Já perdi a conta (na verdade nunca a comecei, mas vocês percebem a expressão) às vezes que alguém me perguntou “qual dos Friends eu era”, a última das quais ainda há poucas semanas. E se ninguém é exatamente igual a nenhum deles, todos temos características e traços de personalidade mais próximos de algum. No meu caso, sempre fui – dos doze anos com que comecei a ver, mais novo do que as personagens até hoje, já mais velho que eles — mais Chandler do que qualquer um dos outros. Numa votação no site Ranker, que se dedica a ordenar por popularidade coisas que ninguém pediu, mais de dezoito mil pessoas  com acesso à internet e algum tempo livre a mais escolheram Chandler como a melhor personagem da série. Vale o que vale, mas não deixa de ser interessante tendo em conta que será provavelmente o membro do grupo com maior evolução pessoal entre o primeiro episódio e o último, dez anos e 235 meias-horas televisivas depois.

Os protagonistas da série "Friends", na reunião para o especial da HBO em 2021

DR

Numa série de comédia em que todos têm piada à sua maneira, Chandler sempre foi apelidado de “o engraçadinho” da grupeta pelo seu sentido de humor e por praticamente ter ensinado o significado (e utilização prática) de sarcasmo a toda uma geração de espetadores. Nas palavras do próprio: “Olá, sou o Chandler e faço piadas quando estou desconfortável”, uma das citações que melhor o define. Como fica claro logo na primeira temporada, usa o seu sentido de humor como escudo e mecanismo de defesa, uma estratégia psicológica que atribui ao choque do divórcio dos seus pais ainda em criança (em pleno Dia de Ação de Graças, uma data festiva que passa então a boicotar tornando-se uma tradição anual). Mas se Chandler frequentemente goza com amigos, colegas e desconhecidos, o seu maior alvo acaba por ser o próprio, como se vê nos constantes comentários auto-depreciativos que faz — “Eu digo mais coisas estúpidas antes das 9 da manhã do que a maioria das pessoas diz o dia todo”.

Uma das piadas recorrentes de Friends tem a ver com o emprego de Chandler e com o facto de nenhum dos seus mais próximos amigos na vida parecerem saber exatamente o que este faz das nove às cinco. Oficialmente apresentado como trabalhando em “análise estatística e reconfiguração de dados”, sabemos que odeia o seu cargo mas que parece ganhar bem o suficiente para compensar essa miséria profissional.

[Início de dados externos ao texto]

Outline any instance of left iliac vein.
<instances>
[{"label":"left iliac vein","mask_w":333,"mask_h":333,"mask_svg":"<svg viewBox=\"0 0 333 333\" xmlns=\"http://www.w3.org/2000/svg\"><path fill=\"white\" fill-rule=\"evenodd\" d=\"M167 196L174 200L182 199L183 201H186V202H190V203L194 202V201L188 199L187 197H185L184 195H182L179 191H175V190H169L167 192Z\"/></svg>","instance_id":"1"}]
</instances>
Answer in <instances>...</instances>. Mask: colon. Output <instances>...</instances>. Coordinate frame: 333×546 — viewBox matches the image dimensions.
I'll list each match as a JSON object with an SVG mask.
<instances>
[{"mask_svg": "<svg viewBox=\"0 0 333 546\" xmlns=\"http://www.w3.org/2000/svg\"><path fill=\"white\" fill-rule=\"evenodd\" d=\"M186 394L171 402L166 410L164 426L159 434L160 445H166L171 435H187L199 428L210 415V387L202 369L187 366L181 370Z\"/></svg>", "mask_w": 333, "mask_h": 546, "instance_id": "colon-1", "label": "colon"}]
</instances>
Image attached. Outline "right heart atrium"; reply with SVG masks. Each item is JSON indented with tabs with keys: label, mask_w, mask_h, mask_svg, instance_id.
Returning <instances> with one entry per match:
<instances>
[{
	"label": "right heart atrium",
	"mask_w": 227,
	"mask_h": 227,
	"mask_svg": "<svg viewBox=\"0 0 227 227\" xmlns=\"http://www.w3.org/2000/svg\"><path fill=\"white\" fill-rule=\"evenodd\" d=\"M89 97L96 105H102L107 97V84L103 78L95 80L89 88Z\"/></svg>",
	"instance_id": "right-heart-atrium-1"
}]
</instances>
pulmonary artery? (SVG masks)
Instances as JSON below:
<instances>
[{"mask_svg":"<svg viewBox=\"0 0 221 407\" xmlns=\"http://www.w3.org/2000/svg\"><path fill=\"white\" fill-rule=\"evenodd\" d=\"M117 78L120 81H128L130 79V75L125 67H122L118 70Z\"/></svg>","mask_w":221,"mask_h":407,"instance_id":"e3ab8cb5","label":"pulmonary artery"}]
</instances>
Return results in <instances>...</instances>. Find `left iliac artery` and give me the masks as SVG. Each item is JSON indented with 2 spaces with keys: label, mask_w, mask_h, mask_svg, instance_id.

No mítico episódio em que Chandler e Joey apostam o apartamento com Monica e Rachel num desafio de conhecimento mútuo do grupo, a pergunta “Qual é o emprego de Chandler?” causa total silêncio e hesitação até Rachel arriscar “Ele é…um… transpondster !” com uma desesperada Monica a retorquir, com razão, que isso nem sequer é uma palavra. O que quer que seja o trabalho em si, Chandler aborrece-se o suficiente para adormecer numa reunião que o leva a aceitar inadvertidamente mudar-se para Tulsa para liderar o escritório local no Oklahoma. Eventualmente, na nona temporada, decide colocar em risco o seu conforto financeiro para mudar de vida e começar como estagiário numa agência de publicidade, em busca de uma carreira onde a sua criatividade possa, finalmente, ser bem empregue.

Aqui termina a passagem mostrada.